Back to Integrations
Logic

Remove Duplicates

The Remove Duplicates node is an essential data-cleaning tool that intelligently scans incoming data arrays and instantly purges identical or redundant items. Whether you are dealing with a massive list of scraped emails, repetitive database rows, or merged API responses, this node guarantees clean, unique datasets.

Remove Duplicates
Core / Logic

What can you do with Remove Duplicates?

Deep Object Comparison

Compare entire complex JSON objects securely. The node hashes and analyzes deeply nested structures to ensure absolute uniqueness without tedious manual configurations.

Specific Field Targeting

Focus your deduplication on specific keys. Isolate duplicate users by checking just the 'email' or 'data.user_id' fields while safely ignoring other fluctuating metadata.

Enterprise Performance

Engineered with O(N log N) index-tracking memory algorithms. Clean millions of records instantly without triggering out-of-memory errors or server crashes.

Detailed Usage & Configuration

1. Deduplication Guide & Core Concepts

The Remove Duplicates node acts as an automated gatekeeper, scanning incoming data arrays and stripping away redundant elements. This operation is absolutely critical before performing batch insertions into databases like MySQL or dispatching mass email campaigns.

Configuring Compare Modes

  • All Fields (Full Object Match): Analyzes every single byte of the JSON structure. If two objects are identical across all keys and values, the redundant instance is safely deleted.
  • Specific Fields (Targeted Match): Instructs the engine to only verify specific keys (e.g., email or phone_number). The system successfully catches duplicates even if their metadata (like timestamps) differs.

2. Advanced Deduplication Features

🚀 Exclusive: Keep Preference (First or Last)

Unlike standard automation platforms, nLink allows you to dictate exactly which item survives: Keep First (retains the original appearance) or Keep Last (keeps the most recently updated item). All surviving data absolutely maintains 100% of its original chronological order!

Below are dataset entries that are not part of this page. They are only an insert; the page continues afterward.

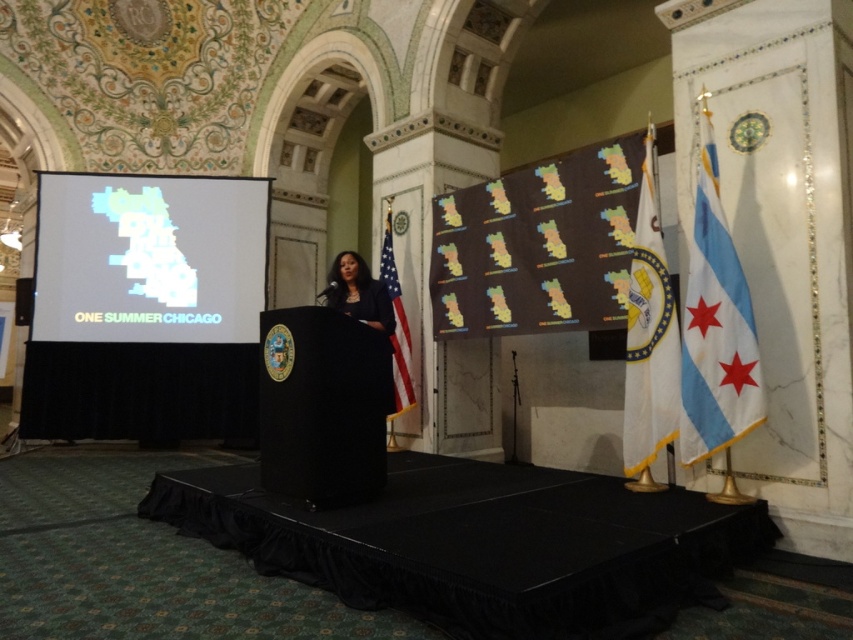
Can you confirm if blue fabric flag at right is bigger than black fabric at center?

Correct, blue fabric flag at right is larger in size than black fabric at center.

Looking at this image, is blue fabric flag at right shorter than black fabric at center?

Incorrect, blue fabric flag at right's height does not fall short of black fabric at center's.

The image size is (853, 640). I want to click on blue fabric flag at right, so click(715, 326).

Can you confirm if translucent plastic map at left is positioned above white fabric flag at right?

Yes.

Is translucent plastic map at left bigger than white fabric flag at right?

Yes.

Which is behind, point (91, 208) or point (651, 266)?

Point (91, 208)

Locate an element on the screen. This screenshot has height=640, width=853. translucent plastic map at left is located at coordinates pos(149,257).

Who is more forward, (x=694, y=243) or (x=392, y=342)?

Point (x=694, y=243) is in front.

Which is below, blue fabric flag at right or american flag at center?

american flag at center is lower down.

Is point (726, 346) positioned behind point (384, 253)?

No, (726, 346) is in front of (384, 253).

You are a GUI agent. You are given a task and a screenshot of the screen. Output one action in this format:
    pyautogui.click(x=<x>, y=<y>)
    Task: Click on the blue fabric flag at right
    The height and width of the screenshot is (640, 853).
    Given the screenshot: What is the action you would take?
    pyautogui.click(x=715, y=326)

  • Ignore Case Sensitivity: When activated, the engine forces strings like Admin@gmail.com and admin@gmail.com into a normalized state, ensuring absolute accuracy when identifying identical users.
  • Dot Notation Support: Reach deep into complex, multi-layered data arrays using dot syntax (e.g., data.customer.id).

3. Frequently Asked Questions (FAQ)

Will this node cause Out-Of-Memory (OOM) crashes with millions of rows?

Absolutely not. The Remove Duplicates engine is heavily optimized by nLink architects using 16-byte MD5 crypto hashes and O(N log N) memory-index tracking. It consumes up to 99% less RAM than traditional caching systems.

Can I route the deleted duplicate items to another node?

By design, this node acts as a destructive filter to ensure main-thread purity. If you need to route duplicates into a separate warning system (like Slack), we recommend evaluating array counts using the If / Else Node.